== Excerpted text ==
My experience in dealing with all levels and forms of treatment reinforces the fact that there is no one size fits all approach. That treatment is far more complex than we think it is, and most importantly, that harm reduction itself is part of the recovery process. There is no one answer! But there are things we can do to eliminate the toxicity of the current deregulated supply of drugs that are causing the overdose deaths. In doing so, we can increase the likelihood of treatment for those that need it. That is something concrete that we can do!
The research on success and failure of treatment programs as they are understood in the general public is all over the place. There is no real standardized way of defining or measuring success. Some programs measure program retention, others measure abstinence immediately after attendance. This is important as it directly relates to the recovery process that people experience.
The Canadian Centre for Addictions describes success in rehab as a culmination of many different factors. They argue that there is no set structure that determines what success is and how it is obtained. Based on this description, they state that their research has determined that 51.2% of people achieved stable recovery without experiencing a single relapse. That’s wonderful if it is true. But most programs do not gather data beyond the one year mark and many, like our health authorities only gathered data up to the 6 month mark, when and if responses are returned. Most programs and studies only measure treatment retention and call program completion a success, which it most certainly is. But does the general public know that longer term abstinence as a measure of success falls short of the actual progress a person can make while receiving help?
This brings us to relapse rates. If we follow the numbers from CCA, then 48.8% of people relapsed at some point after their program. This is consistent with numbers from the American Addiction Centers website which reports that about 40- 60 % of people relapse after discharge from a rehab. Close to 91% of people relapse after discharge from short term detox facilities and from rehab. These numbers have been consistent with information and my personal experience throughout the last 30 plus years.
It was a rarity to see one of my clients remain abstinent for any length of time after their first and very often, after multiple attempts at residential treatment and/or outpatient treatment programs and/or participation in self help programs such as 12 step. A constant complaint of my clients was the unstable revolving door activity happening with NA meetings.
The CCA talks about barriers to treatment. They talk about perceptions of others, not knowing where to access resources, lack of social support. Almost half of the respondents in their study reported perceived stigma and discrimination during their active addiction. Of course, the biggest barrier being long wait times. In short, stigma and waiting are the biggest barriers to treatment. This is certainly consistent with my own experience with the system.

== Raw data ==
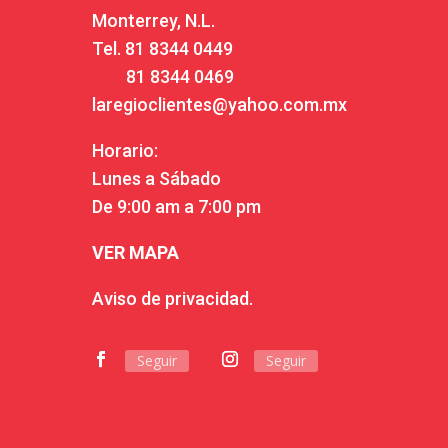
Monterrey, N.L.
Tel.
81 8344 0449
81 8344 0469
laregioclientes@yahoo.com.mx
Horario:
Lunes a Sábado
De 9:00 am a 7:00 pm
VER MAPA
Aviso de privacidad.
Seguir
Seguir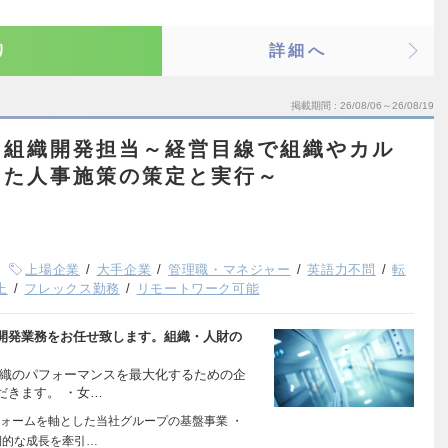
り
詳細へ
掲載期間
26/08/06～26/08/19
】組織開発担当～経営目線で組織やカル
した人事施策の策定と実行～
上場企業
大手企業
管理職・マネジャー
英語力不問
転
上
フレックス勤務
リモートワーク可能
開発業務をお任せ致します。組織・人財の
組織のパフォーマンスを最大化するための企
だきます。 ・女…
ォームを軸とした当社グループの基盤事業 ・
期的な成長を牽引…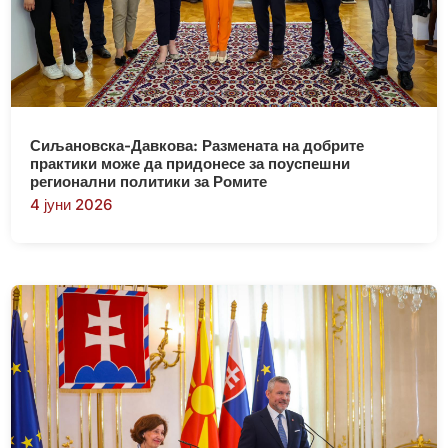
Сиљановска-Давкова: Размената на добрите
практики може да придонесе за поуспешни
регионални политики за Ромите
4 јуни 2026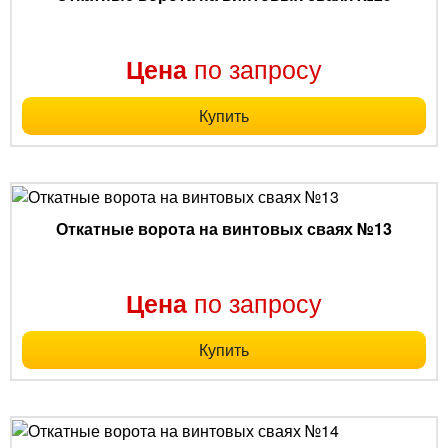
по запросу
Цена
Купить
Откатные ворота на винтовых сваях №13
по запросу
Цена
Купить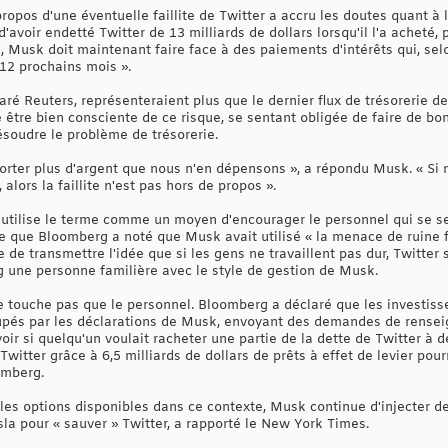
opos d'une éventuelle faillite de Twitter a accru les doutes quant à l
avoir endetté Twitter de 13 milliards de dollars lorsqu'il l'a acheté, 
s, Musk doit maintenant faire face à des paiements d'intérêts qui, selo
 12 prochains mois ».
aré Reuters, représenteraient plus que le dernier flux de trésorerie de
e être bien consciente de ce risque, se sentant obligée de faire de 
soudre le problème de trésorerie.
ter plus d'argent que nous n'en dépensons », a répondu Musk. « Si no
 alors la faillite n'est pas hors de propos ».
tilise le terme comme un moyen d'encourager le personnel qui se se
ire que Bloomberg a noté que Musk avait utilisé « la menace de ruine 
e de transmettre l'idée que si les gens ne travaillent pas dur, Twitter
rg une personne familière avec le style de gestion de Musk.
ne touche pas que le personnel. Bloomberg a déclaré que les investiss
cupés par les déclarations de Musk, envoyant des demandes de rensei
voir si quelqu'un voulait racheter une partie de la dette de Twitter à
witter grâce à 6,5 milliards de dollars de prêts à effet de levier pour
omberg.
les options disponibles dans ce contexte, Musk continue d'injecter de
esla pour « sauver » Twitter, a rapporté le New York Times.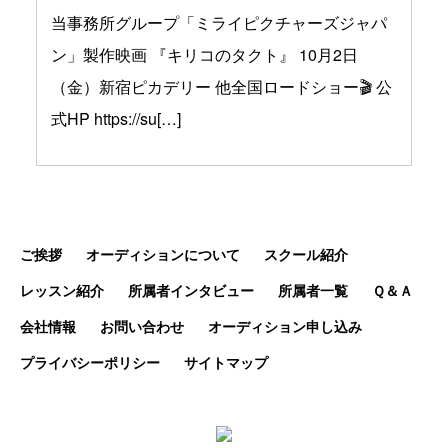
当事務所グループ「ミライピクチャーズジャパ
ン」製作映画 『キリコのタクト』 10月2日
（金）新宿ピカデリー 他全国ロードショー🎬 公
式HP https://su[…]
ご挨拶
オーディションについて
スクール紹介
レッスン紹介
所属者インタビュー
所属者一覧
Ｑ＆Ａ
会社情報
お問い合わせ
オーディション申し込み
プライバシーポリシー
サイトマップ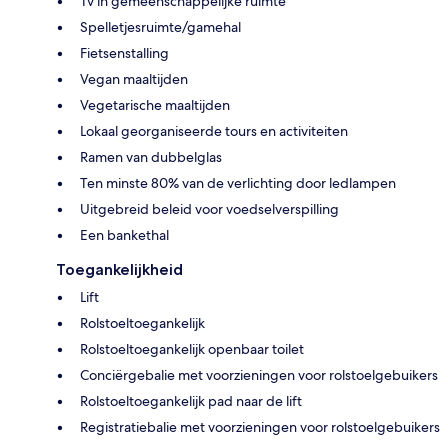
Tv in gemeenschappelijke ruimte
Spelletjesruimte/gamehal
Fietsenstalling
Vegan maaltijden
Vegetarische maaltijden
Lokaal georganiseerde tours en activiteiten
Ramen van dubbelglas
Ten minste 80% van de verlichting door ledlampen
Uitgebreid beleid voor voedselverspilling
Een bankethal
Toegankelijkheid
Lift
Rolstoeltoegankelijk
Rolstoeltoegankelijk openbaar toilet
Conciërgebalie met voorzieningen voor rolstoelgebuikers
Rolstoeltoegankelijk pad naar de lift
Registratiebalie met voorzieningen voor rolstoelgebuikers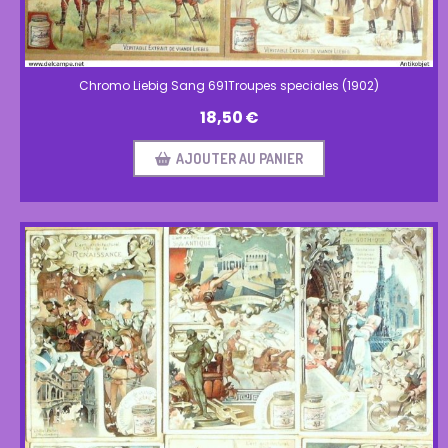
Chromo Liebig Sang 691Troupes speciales (1902)
18,50
€
AJOUTER AU PANIER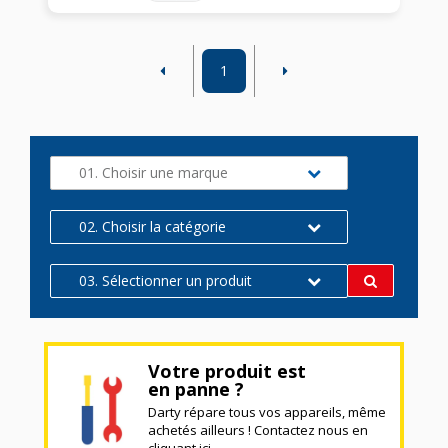
1
01. Choisir une marque
02. Choisir la catégorie
03. Sélectionner un produit
Votre produit est
en panne ?
Darty répare tous vos appareils, même
achetés ailleurs ! Contactez nous en
cliquant ici.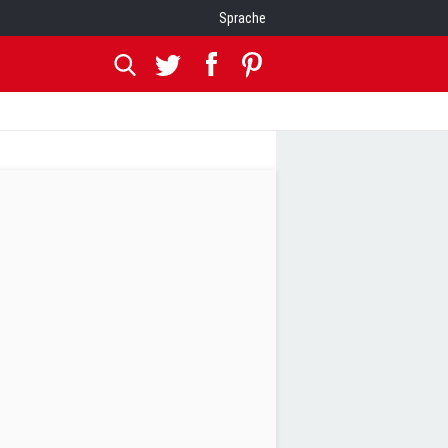
Sprache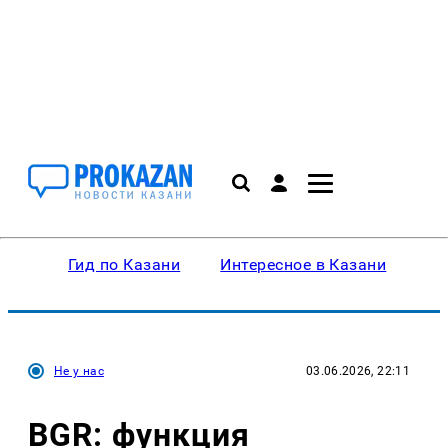
Гид по Казани
Интересное в Казани
Ку
Не у нас
03.06.2026, 22:11
BGR: функция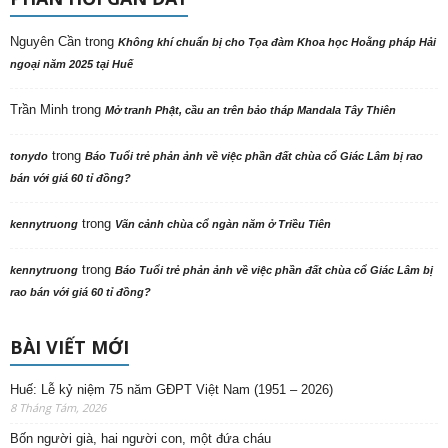
Nguyên Cần
trong
Không khí chuẩn bị cho Tọa đàm Khoa học Hoằng pháp Hải
ngoại năm 2025 tại Huế
Trần Minh
trong
Mở tranh Phật, cầu an trên bảo tháp Mandala Tây Thiên
trong
tonydo
Báo Tuổi trẻ phản ảnh về việc phần đất chùa cổ Giác Lâm bị rao
bán với giá 60 tỉ đồng?
trong
kennytruong
Vãn cảnh chùa cổ ngàn năm ở Triều Tiên
trong
kennytruong
Báo Tuổi trẻ phản ảnh về việc phần đất chùa cổ Giác Lâm bị
rao bán với giá 60 tỉ đồng?
BÀI VIẾT MỚI
Huế: Lễ kỷ niệm 75 năm GĐPT Việt Nam (1951 – 2026)
8 Tháng Tám, 2026
Bốn người già, hai người con, một đứa cháu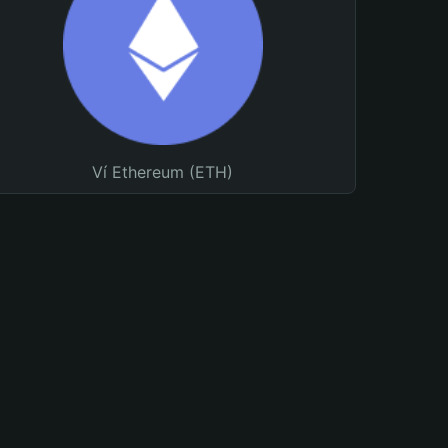
Ví Ethereum (ETH)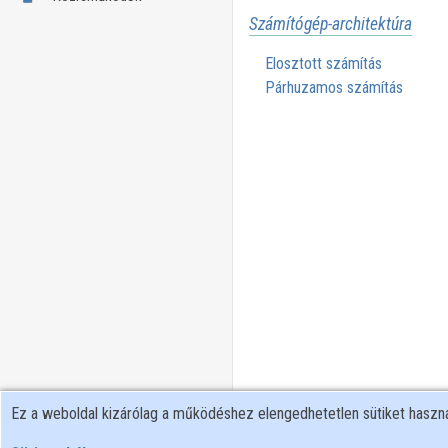
Számítógép-architektúra
Elosztott számítás
Párhuzamos számítás
Ez a weboldal kizárólag a működéshez elengedhetetlen sütiket hasz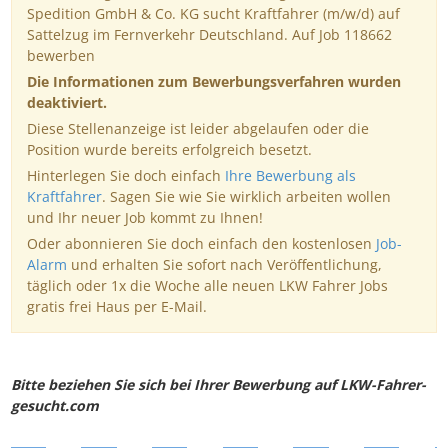
Spedition GmbH & Co. KG sucht Kraftfahrer (m/w/d) auf
Sattelzug im Fernverkehr Deutschland. Auf Job 118662
bewerben
Die Informationen zum Bewerbungsverfahren wurden
deaktiviert.
Diese Stellenanzeige ist leider abgelaufen oder die
Position wurde bereits erfolgreich besetzt.
Hinterlegen Sie doch einfach
Ihre Bewerbung als
Kraftfahrer
. Sagen Sie wie Sie wirklich arbeiten wollen
und Ihr neuer Job kommt zu Ihnen!
Oder abonnieren Sie doch einfach den kostenlosen
Job-
Alarm
und erhalten Sie sofort nach Veröffentlichung,
täglich oder 1x die Woche alle neuen LKW Fahrer Jobs
gratis frei Haus per E-Mail.
Bitte beziehen Sie sich bei Ihrer Bewerbung auf LKW-Fahrer-
gesucht.com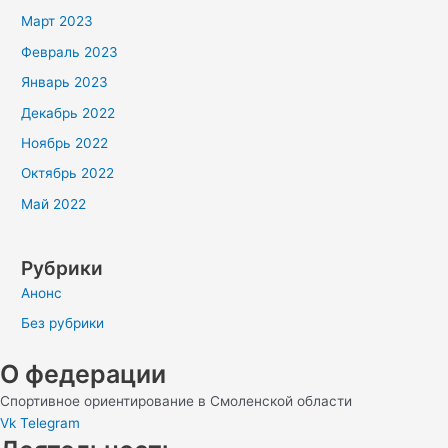
Март 2023
Февраль 2023
Январь 2023
Декабрь 2022
Ноябрь 2022
Октябрь 2022
Май 2022
Рубрики
Анонс
Без рубрики
О федерации
Спортивное ориентирование в Смоленской области
Vk
Telegram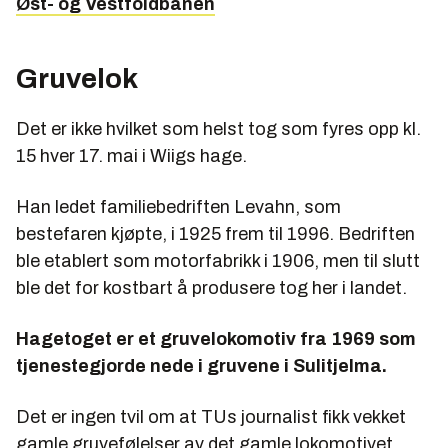
Øst- og Vestfoldbanen
Gruvelok
Det er ikke hvilket som helst tog som fyres opp kl.
15 hver 17. mai i Wiigs hage.
Han ledet familiebedriften Levahn, som
bestefaren kjøpte, i 1925 frem til 1996. Bedriften
ble etablert som motorfabrikk i 1906, men til slutt
ble det for kostbart å produsere tog her i landet.
Hagetoget er et gruvelokomotiv fra 1969 som
tjenestegjorde nede i gruvene i Sulitjelma.
Det er ingen tvil om at TUs journalist fikk vekket
gamle gruvefølelser av det gamle lokomotivet.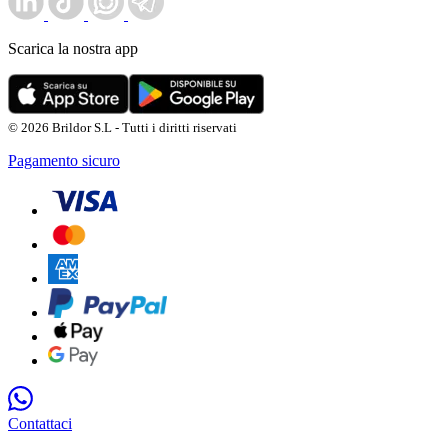
Scarica la nostra app
© 2026 Brildor S.L - Tutti i diritti riservati
Pagamento sicuro
Contattaci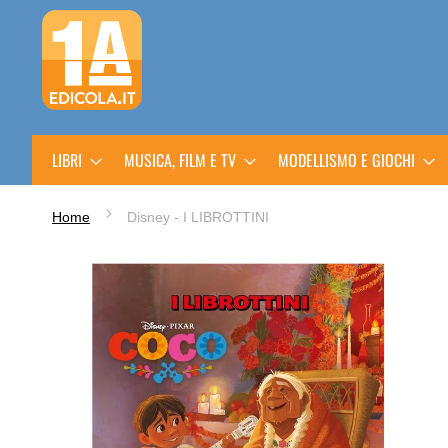
Salta
al
contenuto
LIBRI
MUSICA, FILM E TV
MODELLISMO E GIOCHI
Home
Disney - I LIBROTTINI
Vai
alla
fine
della
galleria
di
immagini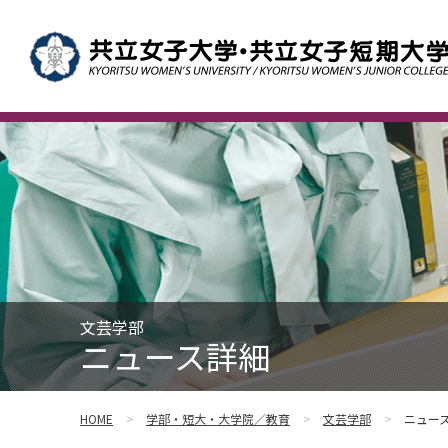
文芸学部
ニュース詳細
HOME
学部・短大・大学院／教育
文芸学部
ニュー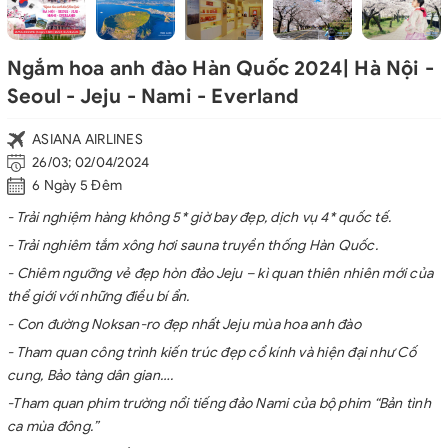
Ngắm hoa anh đào Hàn Quốc 2024| Hà Nội -
Seoul - Jeju - Nami - Everland
ASIANA AIRLINES
26/03; 02/04/2024
6 Ngày 5 Đêm
- Trải nghiệm hàng không 5* giờ bay đẹp, dịch vụ 4* quốc tế.
- Trải nghiêm tắm xông hơi sauna truyền thống Hàn Quốc.
- Chiêm ngưỡng vẻ đẹp hòn đảo Jeju – kì quan thiên nhiên mới của
thể giới với những điều bí ẩn.
- Con đường Noksan-ro đẹp nhất Jeju mùa hoa anh đào
- Tham quan công trình kiến trúc đẹp cổ kính và hiện đại như Cố
cung, Bảo tàng dân gian….
-Tham quan phim trường nổi tiếng đảo Nami của bộ phim “Bản tình
ca mùa đông.”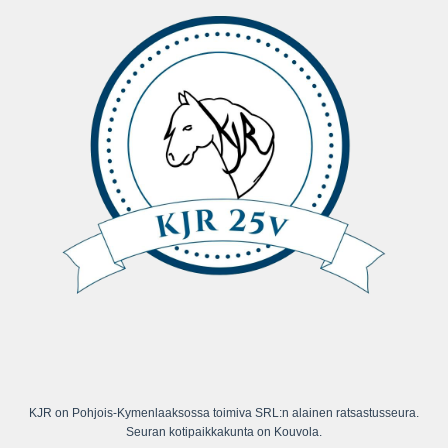
KJR on Pohjois-Kymenlaaksossa toimiva SRL:n alainen ratsastusseura.
Seuran kotipaikkakunta on Kouvola.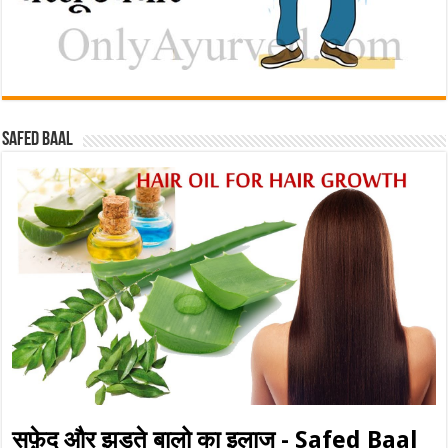
Safed baal
सफ़ेद और झड़ते बालो का इलाज - Safed Baal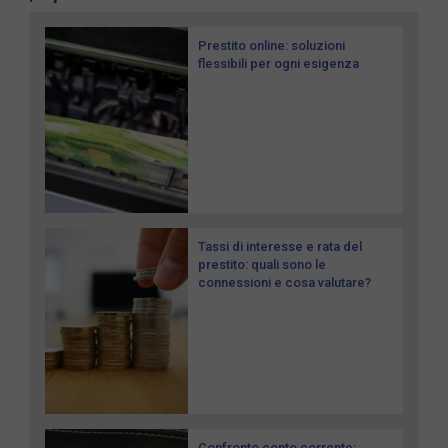
Prestito online: soluzioni
flessibili per ogni esigenza
Tassi di interesse e rata del
prestito: quali sono le
connessioni e cosa valutare?
Confronto conto corrente: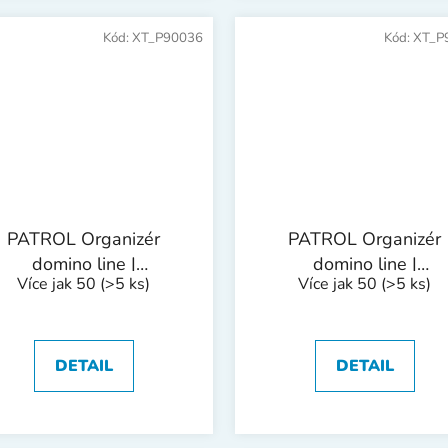
Kód:
XT_P90036
Kód:
XT_P
PATROL Organizér
PATROL Organizér
domino line |
domino line |
Více jak 50
(>5 ks)
Více jak 50
(>5 ks)
364x268x66 mm
450x340x68 mm
DETAIL
DETAIL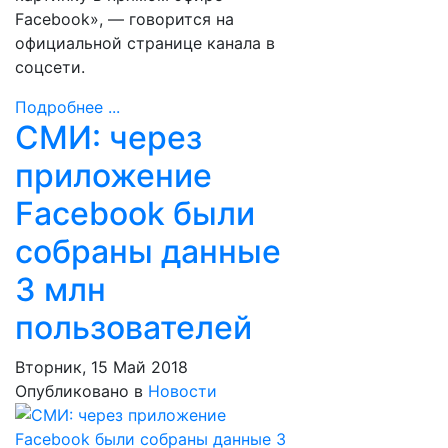
Facebook», — говорится на
официальной странице канала в
соцсети.
Подробнее ...
СМИ: через
приложение
Facebook были
собраны данные
3 млн
пользователей
Вторник, 15 Май 2018
Опубликовано в
Новости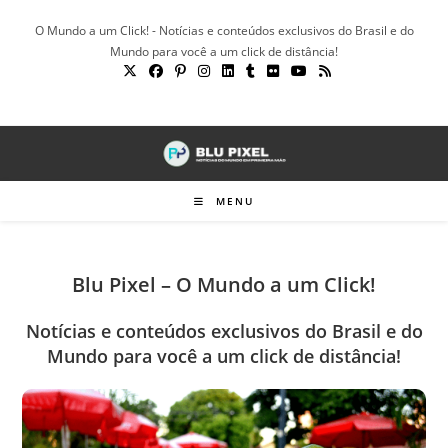
Ir
O Mundo a um Click! - Notícias e conteúdos exclusivos do Brasil e do
para
Mundo para você a um click de distância!
o
conteúdo
MENU
Blu Pixel – O Mundo a um Click!
Notícias e conteúdos exclusivos do Brasil e do
Mundo para você a um click de distância!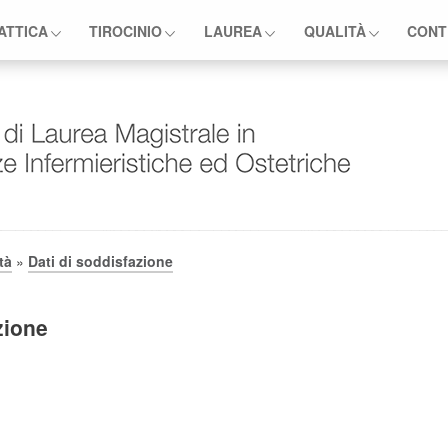
ATTICA
TIROCINIO
LAUREA
QUALITÀ
CONTR
tà
»
Dati di soddisfazione
zione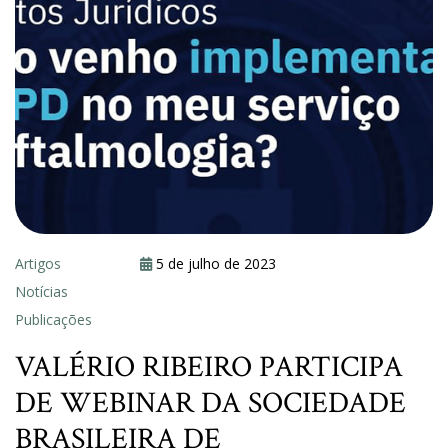
Artigos
5 de julho de 2023
Notícias
Publicações
VALÉRIO RIBEIRO PARTICIPA
DE WEBINAR DA SOCIEDADE
BRASILEIRA DE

== Assignment ==
Answer these questions from the addiction treatment text.
(a) What percentage of people does the Canadian Centre for Addictions say achieved stable recovery without a single relapse?
(b) What share of people does the American Addiction Centers website report relapse after discharge from a rehab?
(c) What did almost half of the respondents in the CCA study report during their active addiction?
Answer from the addiction treatment text alone, not from the items.

== Response area ==
(a) 51.2%
(b) About 40–60%
(c) Perceived stigma and discrimination